(Collected data)
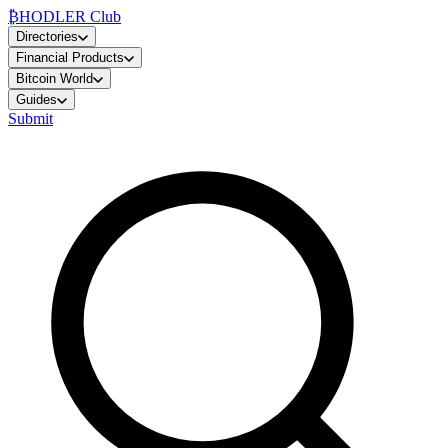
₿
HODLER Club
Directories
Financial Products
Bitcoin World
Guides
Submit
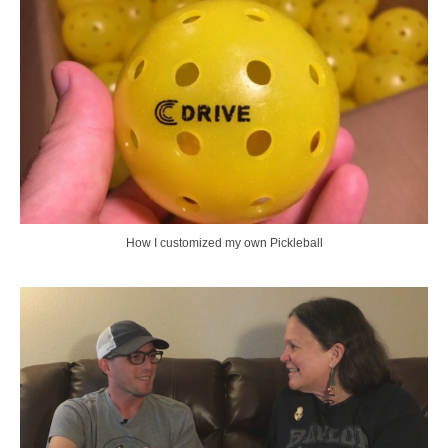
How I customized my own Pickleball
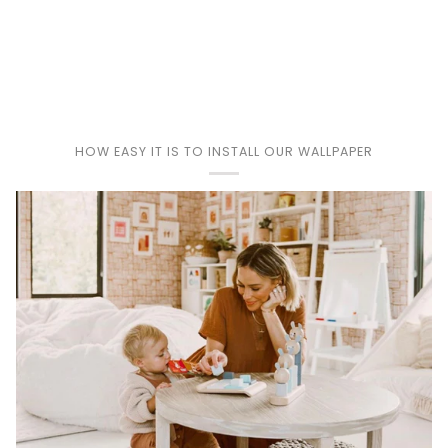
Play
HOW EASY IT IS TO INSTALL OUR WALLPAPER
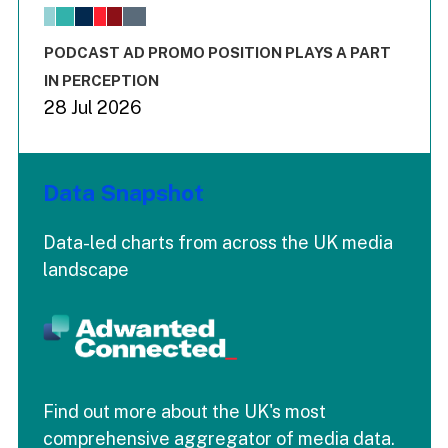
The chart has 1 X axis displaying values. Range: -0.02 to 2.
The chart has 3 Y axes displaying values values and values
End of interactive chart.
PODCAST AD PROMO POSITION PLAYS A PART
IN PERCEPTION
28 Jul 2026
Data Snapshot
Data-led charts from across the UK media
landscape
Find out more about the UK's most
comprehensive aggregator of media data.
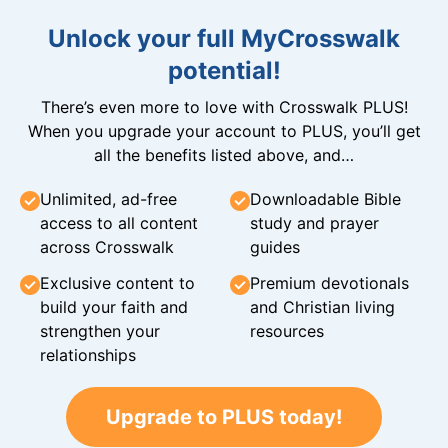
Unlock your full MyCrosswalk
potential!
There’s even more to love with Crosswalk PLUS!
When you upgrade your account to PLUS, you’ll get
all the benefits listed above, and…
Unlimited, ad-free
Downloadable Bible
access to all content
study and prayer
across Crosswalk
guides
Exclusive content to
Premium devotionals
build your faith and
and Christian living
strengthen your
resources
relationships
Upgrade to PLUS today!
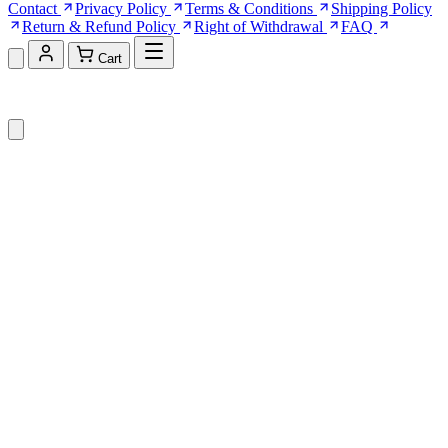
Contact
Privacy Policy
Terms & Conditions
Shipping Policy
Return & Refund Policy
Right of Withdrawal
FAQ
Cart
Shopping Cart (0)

▶ [Task to complete]:
Whenever the word "PLUS" shows up in a line of the entries, list that line.

▶ [Answer to the problem]:
There’s even more to love with Crosswalk PLUS!
When you upgrade your account to PLUS, you’ll get
Upgrade to PLUS today!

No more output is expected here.